##### Records for processing

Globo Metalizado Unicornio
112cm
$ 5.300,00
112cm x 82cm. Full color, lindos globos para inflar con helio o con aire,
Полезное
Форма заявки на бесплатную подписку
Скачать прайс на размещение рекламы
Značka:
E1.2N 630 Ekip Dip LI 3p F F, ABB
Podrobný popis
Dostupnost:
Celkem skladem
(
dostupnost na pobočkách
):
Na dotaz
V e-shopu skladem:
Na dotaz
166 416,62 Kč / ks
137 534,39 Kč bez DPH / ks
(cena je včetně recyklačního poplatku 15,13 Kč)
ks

##########
##### Records for processing

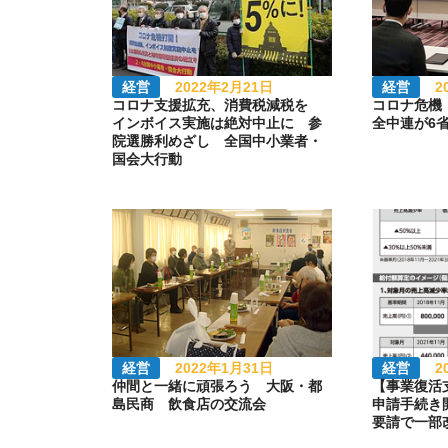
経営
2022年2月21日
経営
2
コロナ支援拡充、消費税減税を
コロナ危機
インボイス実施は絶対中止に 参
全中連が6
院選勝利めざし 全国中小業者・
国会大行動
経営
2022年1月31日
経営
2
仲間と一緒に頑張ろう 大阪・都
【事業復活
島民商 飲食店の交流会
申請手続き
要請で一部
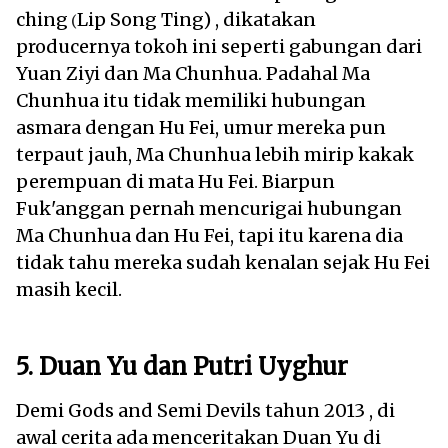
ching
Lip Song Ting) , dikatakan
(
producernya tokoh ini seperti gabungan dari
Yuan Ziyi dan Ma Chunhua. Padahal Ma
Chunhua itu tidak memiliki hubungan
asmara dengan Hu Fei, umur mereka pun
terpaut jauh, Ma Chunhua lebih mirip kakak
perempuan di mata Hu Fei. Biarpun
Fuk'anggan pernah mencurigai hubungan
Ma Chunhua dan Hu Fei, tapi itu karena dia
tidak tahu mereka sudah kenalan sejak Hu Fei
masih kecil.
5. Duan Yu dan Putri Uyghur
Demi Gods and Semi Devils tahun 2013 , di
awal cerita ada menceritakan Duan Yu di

##########
##### Records for processing

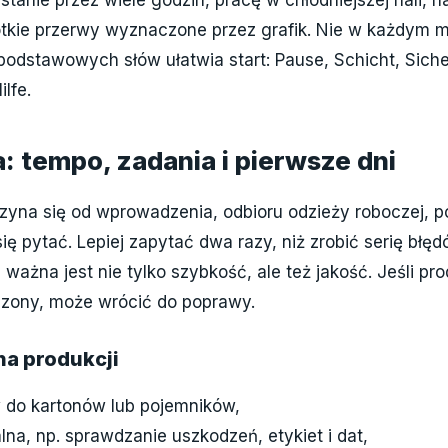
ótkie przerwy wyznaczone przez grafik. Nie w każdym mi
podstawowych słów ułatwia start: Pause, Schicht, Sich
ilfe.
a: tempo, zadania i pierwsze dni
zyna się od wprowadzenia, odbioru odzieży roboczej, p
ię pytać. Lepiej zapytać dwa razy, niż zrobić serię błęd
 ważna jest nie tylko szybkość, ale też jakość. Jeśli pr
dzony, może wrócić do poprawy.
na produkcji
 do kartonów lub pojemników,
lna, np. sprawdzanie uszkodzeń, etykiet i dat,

##########

Find where the line with "Lip Song Ting) , dikatakan" sits in the material above, then copy exactly from it through the line with "perempuan di mata Hu Fei. Biarpun". Add no other line.

The answer
Lip Song Ting) , dikatakan
(
producernya tokoh ini seperti gabungan dari
Yuan Ziyi dan Ma Chunhua. Padahal Ma
Chunhua itu tidak memiliki hubungan
asmara dengan Hu Fei, umur mereka pun
terpaut jauh, Ma Chunhua lebih mirip kakak
perempuan di mata Hu Fei. Biarpun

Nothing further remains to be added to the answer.